I wouldn’t be at all surprised if Jeremy Hunt simply wants to tear up the current contract, and build from scratch his “privatisation-friendly contract”. NHS employees will want to protect their pensions, derogatively called ‘gold plated pensions’ by others. Current legislation will protect the pension rights of current employees being outsourced to the private sector, but it is possible HM Treasury will want to reduce this pension load by a legal carve out in a new NHS contract.
In other words, even though it would be vehemently opposed by the BMA and Royal Colleges, Jeremy Hunt could somehow impose a brand new contract by effectively making the entire workforce redundant and getting the workforce to apply for new jobs. This would be politically dynamite, as the recent solidarity of the BMA poll confirms, but technically possible if (a) Jeremy Hunt really does not care about his or his government’s popularity (in the face of a possibly weak Corbyn-led opposition), (b) Jeremy Hunt gets ‘reshuffled’ sideways onto something different (no SoS health has ever gone to lead his or her political party, to my knowledge) (c) parliament votes through the legislation for brand new NHS contracts.
Despite all the noise from Baroness Williams recently, the Liberal Democrats were instrumental in voting through the disaster-laden Health and Social Care Bill/Act. A possible and likely interpretation of this is that introducing competition promoted privatised markets consistent with a neoliberal interpretation of the doctrine of free movement of capital.
But why would Jeremy Hunt want to change fundamentally the NHS contract? Jeremy Hunt, following the well rehearsed principles of massive corporate restructuring programmes for ‘large scale transformation’, presumably will argue that the new contract is necessary to implement a 24/7 service. His rationale for that, to promote patient safety, has been consistently been rubbished by specialists in the area. The General Medical Council will of course give a ringing endorsement to any move to promote patient safety, consistent with their statutory duty, but legally must have due regard to whether the NHS is being properly the correct resources to do the new 24/7 job.

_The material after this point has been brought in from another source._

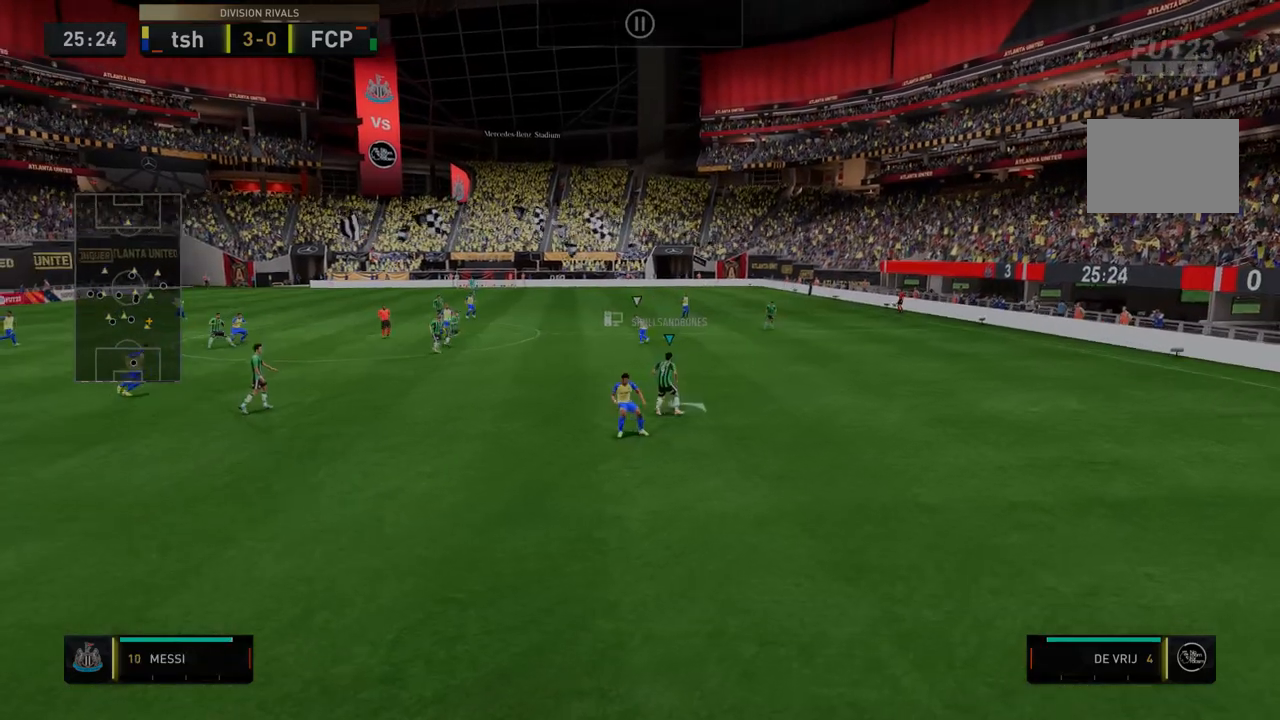
{"buttons": ["R2"], "left_stick": "right", "right_stick": "center", "events": []}
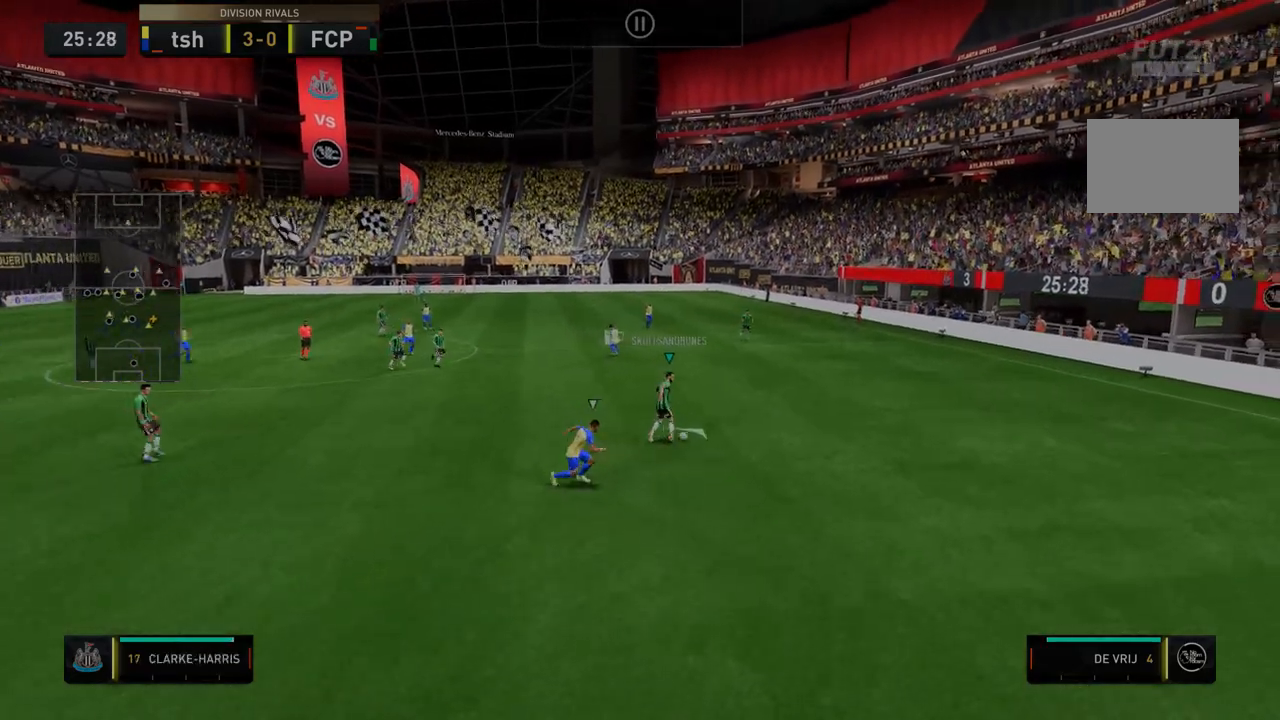
{"buttons": ["R2"], "left_stick": "right", "right_stick": "center", "events": []}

See, for example, this clause of the doctors’ code of conduct GMC ‘Duties of a Doctor’:
Ironically, the current ‘mood music’ from the NHS “change gurus” is to encourage disruptive change through change platforms, including Facebook, Twitter or even Pinterest, than large scale bulky costly ‘large scale transformations’. This is consistent with international advice from the leading management consultants McKinseys, for example.
As a Doctor, I have complete solidarity with my colleagues in the medical profession, but I feel instinctively the contract is a bit of a decoy for a much wider agenda. Nothing would make me happier than to be proved wrong, of course.
Redistributing the flour into a few number of bags for less money is #notsafenotfair. The clinical regulator should have this as their prime concern.